▶ _Text_
______
Learning and Unlearning Hatred: Treaty Rights and the Wisconsin Curriculum
As a newly hired legislative aide for State Representative Frank Boyle (D-Superior), Chair of the American Indian Study Committee, the spring of 1989 will forever be etched in my mind as my “initiation rite” to the spearfishing issue. Our first phone call from an irate constituent was a lesson in reality. Unfortunately, the person who called our office to vent frustration over the disparity between the bag limits for non-Indians and Indians was not mollified by my agreement that it was indeed an unequal situation—unequal because his privilege as a white man in this society precludes all else.
The phone call proved to be my first experience with the many angry, confrontational voices and faces that appeared in the next two months. The intense racial hatred reflected in newspaper photos of camouflage-clad protesters holding signs that read “Timber Nigger” or a simulated Indian head mounted on a pitchfork challenged protesters’ insistence that their actions weren’t racially motivated.
The effects of the controversy had even penetrated the schools. In Crandon, a high school with a 15% Indian student population located near the Mole Lake Chippewa reservation, a group of non-Indian students showed up wearing anti-spearfishing T-shirts. They were sent home to change. At North Lakeland Elementary School in Boulder Junction a student brought home violent anti-treaty sketches which had been circulating among the children in a grade school classroom. When the superintendent of the school district was approached by an Associated Press reporter, the school official admitted that he himself had been part of the crowd at the boat landings; the official said he had gone to “try and find a solution” to the treaty conflict.
How Racism Takes Root in Our Children’s Minds
The National Council of Churches defines racism as “prejudice plus power. Racism is also the intentional or unintentional use of power to isolate, separate and exploit others, based on an unexamined assumption of the other’s inferiority. Racism is used to impose one group’s cultural heritage on others and used by institutions to reward and penalize.”
Gordon W. Allport, a Harvard Professor of Psychology, in his renowned book The Nature of Prejudice explains that a child’s initial introduction to racism is through language. The next phase of learning racism is roughly between the ages of seven and eleven when the child assumes opinions learned from his/her parents regarding different ethnic groups. At this age the behavior is exaggerated and children go overboard in their prejudiced proclamations; however, in a few years they learn to temper their attitude with a rationalized defense for their opinion. Subsequently, adolescents are able to enter their adult years with a familiar pattern of bigoted thinking. By this point, changing this negative system of assumptions is an arduous task.
______
▶ _Source information_
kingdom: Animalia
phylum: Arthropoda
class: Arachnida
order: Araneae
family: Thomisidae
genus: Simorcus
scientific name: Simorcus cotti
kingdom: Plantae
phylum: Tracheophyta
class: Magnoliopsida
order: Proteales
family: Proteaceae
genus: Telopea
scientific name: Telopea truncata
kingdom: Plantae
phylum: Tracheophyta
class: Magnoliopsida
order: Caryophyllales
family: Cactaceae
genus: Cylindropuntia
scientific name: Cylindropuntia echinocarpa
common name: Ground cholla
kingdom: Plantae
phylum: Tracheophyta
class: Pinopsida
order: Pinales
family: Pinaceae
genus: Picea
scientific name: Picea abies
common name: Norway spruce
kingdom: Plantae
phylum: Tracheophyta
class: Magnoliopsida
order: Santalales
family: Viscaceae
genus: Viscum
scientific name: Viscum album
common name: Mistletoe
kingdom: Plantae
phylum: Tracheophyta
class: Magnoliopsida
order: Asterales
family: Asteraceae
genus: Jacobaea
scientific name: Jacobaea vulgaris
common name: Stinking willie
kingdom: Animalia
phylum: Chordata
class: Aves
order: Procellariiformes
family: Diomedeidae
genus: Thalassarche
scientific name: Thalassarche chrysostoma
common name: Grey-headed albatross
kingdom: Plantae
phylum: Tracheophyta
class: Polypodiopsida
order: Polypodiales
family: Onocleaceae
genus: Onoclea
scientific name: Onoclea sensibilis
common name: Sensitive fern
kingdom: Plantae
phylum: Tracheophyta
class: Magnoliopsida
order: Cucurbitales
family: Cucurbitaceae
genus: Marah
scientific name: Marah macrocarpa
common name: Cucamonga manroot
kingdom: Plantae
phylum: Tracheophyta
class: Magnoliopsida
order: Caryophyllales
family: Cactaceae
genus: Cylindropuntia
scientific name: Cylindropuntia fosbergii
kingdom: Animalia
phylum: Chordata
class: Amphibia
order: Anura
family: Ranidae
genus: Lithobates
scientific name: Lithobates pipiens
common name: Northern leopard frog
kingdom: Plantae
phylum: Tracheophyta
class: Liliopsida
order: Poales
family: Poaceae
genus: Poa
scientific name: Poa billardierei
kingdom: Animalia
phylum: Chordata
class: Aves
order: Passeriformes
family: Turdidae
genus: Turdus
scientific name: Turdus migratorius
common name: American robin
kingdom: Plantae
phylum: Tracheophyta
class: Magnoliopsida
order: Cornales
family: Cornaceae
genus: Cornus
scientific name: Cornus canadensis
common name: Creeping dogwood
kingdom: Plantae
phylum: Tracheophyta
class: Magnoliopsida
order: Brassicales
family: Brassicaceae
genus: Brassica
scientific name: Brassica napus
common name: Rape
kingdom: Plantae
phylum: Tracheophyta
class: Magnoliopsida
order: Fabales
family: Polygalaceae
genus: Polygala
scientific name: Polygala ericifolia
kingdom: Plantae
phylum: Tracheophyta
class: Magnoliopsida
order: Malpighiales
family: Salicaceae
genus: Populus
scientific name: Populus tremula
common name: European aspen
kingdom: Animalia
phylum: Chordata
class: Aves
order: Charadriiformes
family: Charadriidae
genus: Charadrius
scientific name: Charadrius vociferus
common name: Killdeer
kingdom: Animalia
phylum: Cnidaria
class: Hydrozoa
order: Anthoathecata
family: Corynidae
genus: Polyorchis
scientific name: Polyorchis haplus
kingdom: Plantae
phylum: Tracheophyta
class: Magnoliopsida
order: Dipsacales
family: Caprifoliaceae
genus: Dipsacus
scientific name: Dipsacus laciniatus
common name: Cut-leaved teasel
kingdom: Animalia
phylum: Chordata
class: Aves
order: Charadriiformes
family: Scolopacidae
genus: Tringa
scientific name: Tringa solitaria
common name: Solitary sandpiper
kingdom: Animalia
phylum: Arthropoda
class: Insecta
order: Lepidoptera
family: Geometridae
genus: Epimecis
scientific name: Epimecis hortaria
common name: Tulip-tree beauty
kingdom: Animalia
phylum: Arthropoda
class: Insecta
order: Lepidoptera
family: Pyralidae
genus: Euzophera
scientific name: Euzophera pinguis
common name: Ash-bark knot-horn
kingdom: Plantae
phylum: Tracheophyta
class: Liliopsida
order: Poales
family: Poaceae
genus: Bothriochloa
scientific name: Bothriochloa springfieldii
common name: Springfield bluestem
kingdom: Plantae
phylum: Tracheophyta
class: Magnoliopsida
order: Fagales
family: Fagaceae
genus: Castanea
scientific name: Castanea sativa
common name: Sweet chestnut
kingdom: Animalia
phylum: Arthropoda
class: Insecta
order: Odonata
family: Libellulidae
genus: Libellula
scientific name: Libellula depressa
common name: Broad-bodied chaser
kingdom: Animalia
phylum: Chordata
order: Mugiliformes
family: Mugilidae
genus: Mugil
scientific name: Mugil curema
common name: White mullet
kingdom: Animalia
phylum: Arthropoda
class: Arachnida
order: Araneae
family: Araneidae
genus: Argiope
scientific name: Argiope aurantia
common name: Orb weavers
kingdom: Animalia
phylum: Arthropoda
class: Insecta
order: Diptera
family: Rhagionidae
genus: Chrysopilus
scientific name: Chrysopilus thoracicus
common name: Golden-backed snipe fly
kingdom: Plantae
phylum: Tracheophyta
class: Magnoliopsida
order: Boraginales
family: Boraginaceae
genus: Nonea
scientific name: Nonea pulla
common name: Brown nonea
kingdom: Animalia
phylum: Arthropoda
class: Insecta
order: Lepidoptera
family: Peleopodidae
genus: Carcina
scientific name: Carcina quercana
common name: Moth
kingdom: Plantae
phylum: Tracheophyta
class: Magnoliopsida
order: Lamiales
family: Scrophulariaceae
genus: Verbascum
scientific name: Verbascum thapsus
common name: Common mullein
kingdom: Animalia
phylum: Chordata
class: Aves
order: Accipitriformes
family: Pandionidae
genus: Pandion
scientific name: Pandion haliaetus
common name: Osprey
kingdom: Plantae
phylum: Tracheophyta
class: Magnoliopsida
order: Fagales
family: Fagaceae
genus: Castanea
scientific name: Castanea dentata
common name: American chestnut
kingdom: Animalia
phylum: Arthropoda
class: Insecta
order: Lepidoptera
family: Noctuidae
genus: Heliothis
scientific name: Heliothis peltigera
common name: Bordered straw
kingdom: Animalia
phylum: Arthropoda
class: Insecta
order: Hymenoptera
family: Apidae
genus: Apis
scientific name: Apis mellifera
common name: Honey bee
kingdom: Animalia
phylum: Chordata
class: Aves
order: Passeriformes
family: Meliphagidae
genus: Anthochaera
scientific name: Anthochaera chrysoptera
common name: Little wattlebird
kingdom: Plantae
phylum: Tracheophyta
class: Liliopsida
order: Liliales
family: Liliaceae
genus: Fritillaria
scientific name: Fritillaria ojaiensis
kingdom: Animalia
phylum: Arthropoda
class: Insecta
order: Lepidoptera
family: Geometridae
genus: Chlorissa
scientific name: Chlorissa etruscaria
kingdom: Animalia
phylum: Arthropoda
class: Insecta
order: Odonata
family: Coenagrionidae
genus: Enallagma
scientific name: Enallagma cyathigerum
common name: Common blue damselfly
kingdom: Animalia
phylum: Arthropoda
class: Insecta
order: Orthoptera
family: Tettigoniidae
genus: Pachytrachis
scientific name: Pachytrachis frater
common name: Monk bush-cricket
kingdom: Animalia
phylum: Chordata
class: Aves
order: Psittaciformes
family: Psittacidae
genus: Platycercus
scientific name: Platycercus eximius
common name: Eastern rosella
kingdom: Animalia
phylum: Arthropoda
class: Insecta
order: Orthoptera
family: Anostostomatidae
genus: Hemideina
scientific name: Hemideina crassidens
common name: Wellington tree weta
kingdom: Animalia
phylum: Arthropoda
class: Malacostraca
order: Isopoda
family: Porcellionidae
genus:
______
▶ _Apply what you read_
(1) Set down the passage of the treaty rights text from "The phone call" to "weren’t racially motivated." word for word.
(2) According to the treaty rights text, what share of the student population at the Crandon high school is Indian?
The records were taken from a separate source.

▶ _Results for each task_
(1)
The phone call proved to be my first experience with the many angry, confrontational voices and faces that appeared in the next two months. The intense racial hatred reflected in newspaper photos of camouflage-clad protesters holding signs that read “Timber Nigger” or a simulated Indian head mounted on a pitchfork challenged protesters’ insistence that their actions weren’t racially motivated.

(2) 15%